LA INOCENCIA NO TIENE PRECIO
Los valores que hoy se cotizan en nuestro mundo tienen que ver con el triunfo y las reglas de una sociedad competitiva. Por contraste, también somos sensibles a la libertad, la justicia, la solidaridad, etc. Pero en las encuestas sobre valores no suele aparecer la inocencia. Suena como un ideal imposible o demasiado pueril en una sociedad “adulta”, autosuficiente y, a menudo, corrupta. Y, sin embargo, la inocencia, simbolizada por los niños, nos devuelve la verdad de lo que el mundo tendría que ser.

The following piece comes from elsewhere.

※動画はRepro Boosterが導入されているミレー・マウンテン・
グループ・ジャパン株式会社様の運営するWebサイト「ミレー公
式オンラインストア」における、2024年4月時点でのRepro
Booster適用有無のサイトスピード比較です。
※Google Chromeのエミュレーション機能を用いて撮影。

En este sentido, un niño es siempre un recordatorio del mundo perdido o, quizá mejor, del mundo que Dios sueña, del mundo por venir. Un niño es un tesoro. Las sociedades que controlan el nacimiento de los niños (pensemos, por ejemplo, en la política china del “hijo único”) están preparando su propia tumba, porque renuncian a la mejor “reserva de humanidad” que poseemos. Rabindranath Tagore decía que cada vez que un niño nace caemos en la cuenta de que Dios no se ha olvidado de nuestro mundo. Un mundo sin niños, demasiado adulto, no sabe de dónde viene ni adónde va.
Pero Claret advierte que el niño puede conservar o perder su inocencia según la educación que reciba. Es una llamada a la responsabilidad. Jesús tiene palabras duras para quienes pervierten la inocencia de un niño: “Si alguno hace que los pequeños que creen en mí tropiecen y caigan, más le valdría que lo arrojasen al mar con una piedra de molino atada al cuello” (Mt 18,6). La perversión no se reduce al “abuso sexual de los menores”, que tanto daño ha hecho y sigue haciendo en nuestro tiempo. Hay quizá una perversión más sutil y dañina: robar al niño la inocencia de quien pone su confianza en Dios como Padre y quiere vivir su vida como hijo digno, libre, seguro y feliz. Toda buena educación tendría que ayudar al niño a consolidar y desarrollar esta experiencia.